Cignetti took over a program that has the budget, administrative commitment and location in a prime recruiting area to be near the top of FCS for the foreseeable future. James Madison's administration and boosters speak openly of wanting to challenge NDSU for division supremacy, admitting they keep a close eye on what the Bison are doing.
Cignetti's style is markedly different than Houston's fire-and-brimstone act, and it's worked. While Houston's pregame speeches were stuff of legend, Cignetti preaches a "never too high, never too low" approach. He and his staff have also made changes to the way the Dukes practice, work in the weight room and, perhaps most important, use quarterback Ben DiNucci.
The senior was turnover-prone last year under Houston, culminating in a five-interception game in the ugly loss to Colgate. Cignetti changed the offense to be more run-based, depending less on DiNucci to sling the ball around the field. The quarterback has thrown just five interceptions all season and was named the CAA Offensive Player of the Year.

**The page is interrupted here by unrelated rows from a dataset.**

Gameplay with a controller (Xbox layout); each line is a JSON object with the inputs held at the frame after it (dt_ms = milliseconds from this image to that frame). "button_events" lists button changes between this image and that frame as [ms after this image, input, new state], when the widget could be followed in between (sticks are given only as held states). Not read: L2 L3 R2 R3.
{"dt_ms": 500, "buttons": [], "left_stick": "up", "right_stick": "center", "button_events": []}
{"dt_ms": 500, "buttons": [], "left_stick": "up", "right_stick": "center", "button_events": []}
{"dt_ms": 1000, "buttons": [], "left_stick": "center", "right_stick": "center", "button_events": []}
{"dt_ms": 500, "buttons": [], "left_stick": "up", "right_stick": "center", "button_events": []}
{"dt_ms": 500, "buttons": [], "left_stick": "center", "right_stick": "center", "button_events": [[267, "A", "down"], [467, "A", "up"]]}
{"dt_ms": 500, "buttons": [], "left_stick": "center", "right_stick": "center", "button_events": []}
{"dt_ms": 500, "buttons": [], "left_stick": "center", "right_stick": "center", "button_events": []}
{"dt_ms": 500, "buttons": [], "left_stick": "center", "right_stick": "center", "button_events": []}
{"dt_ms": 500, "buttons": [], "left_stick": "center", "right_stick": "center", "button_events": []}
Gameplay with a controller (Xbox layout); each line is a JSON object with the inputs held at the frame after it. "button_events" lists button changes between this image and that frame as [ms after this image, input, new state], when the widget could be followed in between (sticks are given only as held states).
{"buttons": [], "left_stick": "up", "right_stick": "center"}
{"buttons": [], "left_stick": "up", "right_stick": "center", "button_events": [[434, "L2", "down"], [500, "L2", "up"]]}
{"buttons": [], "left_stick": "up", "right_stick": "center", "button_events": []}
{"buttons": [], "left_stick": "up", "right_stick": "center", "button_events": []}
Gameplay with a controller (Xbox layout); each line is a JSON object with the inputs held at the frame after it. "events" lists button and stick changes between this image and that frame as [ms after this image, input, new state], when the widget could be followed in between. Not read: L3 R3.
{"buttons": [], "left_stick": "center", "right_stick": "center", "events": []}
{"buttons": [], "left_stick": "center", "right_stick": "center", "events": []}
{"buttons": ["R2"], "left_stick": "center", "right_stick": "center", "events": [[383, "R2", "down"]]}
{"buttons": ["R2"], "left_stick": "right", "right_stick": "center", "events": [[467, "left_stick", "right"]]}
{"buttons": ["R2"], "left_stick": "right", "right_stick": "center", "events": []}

It's been a perfect transition.
"I think for me it was the fact that I've been a head coach. This is my ninth year and I'd worked through some of the issues, some of the mistakes maybe you make early on. It was my third program," Cignetti said. "I also had familiarity with JMU because of Elon. Obviously we played them the last two years.
"It wasn't broken, kind of like the first two programs I took over. I had great respect for what they had accomplished here in the past. And I had a blueprint. I had a plan. I knew what I wanted to do."
Cignetti knows how to cement his popularity in Harrisonburg, too. When a blogger named Cignetti as a possibility to fill the head coach vacancy at FBS Old Dominion, a JMU fan tweeted, "It's JMU HC speculation season again."
Cignetti replied to the tweet with a three-word response that reached almost mythical status among Dukes fans feeling burned by Houston's awkward departure: "No, it's not."
"I felt like we didn't need that distraction, that false distraction out there on Twitter or anywhere," Cignetti said. "We didn't need that. So I just happened to go home and was on Twitter and saw it and I responded."
A coach taking to Twitter to quash job rumors is just too good.
"It was good and I was very glad to see it," Bourne said. "The last thing you want to do is chase a coach at the end of the season. That didn't work out great last year. We got a great coach, but what that does for your team when you're trying to go into postseason play is it really tears at the fabric and synergy the team is trying to create."
The fabric and synergy stayed together, meaning the son will get a shot at the program that routed his father in a national championship game all those years ago.